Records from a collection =
═══

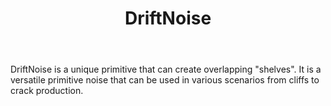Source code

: ﻿---
title: DriftNoise
uid: DriftNoise
---

DriftNoise is a unique primitive that can create overlapping "shelves". It is a versatile primitive noise that can be used in various scenarios from cliffs to crack production.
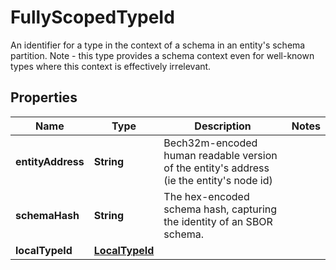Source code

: 

# FullyScopedTypeId

An identifier for a type in the context of a schema in an entity's schema partition.  Note - this type provides a schema context even for well-known types where this context is effectively irrelevant. 

## Properties

| Name | Type | Description | Notes |
|------------ | ------------- | ------------- | -------------|
|**entityAddress** | **String** | Bech32m-encoded human readable version of the entity&#39;s address (ie the entity&#39;s node id) |  |
|**schemaHash** | **String** | The hex-encoded schema hash, capturing the identity of an SBOR schema. |  |
|**localTypeId** | [**LocalTypeId**](LocalTypeId.md) |  |  |



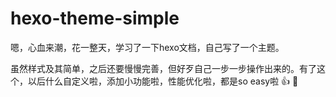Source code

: # hexo-theme-simple

嗯，心血来潮，花一整天，学习了一下hexo文档，自己写了一个主题。

虽然样式及其简单，之后还要慢慢完善，但好歹自己一步一步操作出来的。有了这个，以后什么自定义啦，添加小功能啦，性能优化啦，都是so easy啦 :+1: :rocket:
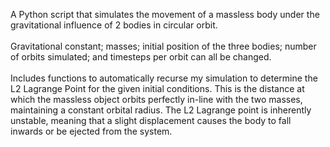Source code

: A Python script that simulates the movement of a massless body under the gravitational influence of 2 bodies in circular orbit.\
\
Gravitational constant; masses; initial position of the three bodies; number of orbits simulated; and timesteps per orbit can all be changed.\
\
Includes functions to automatically recurse my simulation to determine the L2 Lagrange Point for the given initial conditions. This is the distance at which the massless object orbits perfectly in-line with the two masses, maintaining a constant orbital radius. The L2 Lagrange point is inherently unstable, meaning that a slight displacement causes the body to fall inwards or be ejected from the system.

═══

What the task asks = Rewrite the rows above with every instance of "Source code" changed to "Source text" and all other text left unaltered. Omit the pictures from your answer.

Result of the exercise =
Source text

: ﻿---
title: DriftNoise
uid: DriftNoise
---

DriftNoise is a unique primitive that can create overlapping "shelves". It is a versatile primitive noise that can be used in various scenarios from cliffs to crack production.
Source text

: 

# FullyScopedTypeId

An identifier for a type in the context of a schema in an entity's schema partition.  Note - this type provides a schema context even for well-known types where this context is effectively irrelevant. 

## Properties

| Name | Type | Description | Notes |
|------------ | ------------- | ------------- | -------------|
|**entityAddress** | **String** | Bech32m-encoded human readable version of the entity&#39;s address (ie the entity&#39;s node id) |  |
|**schemaHash** | **String** | The hex-encoded schema hash, capturing the identity of an SBOR schema. |  |
|**localTypeId** | [**LocalTypeId**](LocalTypeId.md) |  |  |



Source text

: # hexo-theme-simple

嗯，心血来潮，花一整天，学习了一下hexo文档，自己写了一个主题。

虽然样式及其简单，之后还要慢慢完善，但好歹自己一步一步操作出来的。有了这个，以后什么自定义啦，添加小功能啦，性能优化啦，都是so easy啦 :+1: :rocket:
Source text

: A Python script that simulates the movement of a massless body under the gravitational influence of 2 bodies in circular orbit.\
\
Gravitational constant; masses; initial position of the three bodies; number of orbits simulated; and timesteps per orbit can all be changed.\
\
Includes functions to automatically recurse my simulation to determine the L2 Lagrange Point for the given initial conditions. This is the distance at which the massless object orbits perfectly in-line with the two masses, maintaining a constant orbital radius. The L2 Lagrange point is inherently unstable, meaning that a slight displacement causes the body to fall inwards or be ejected from the system.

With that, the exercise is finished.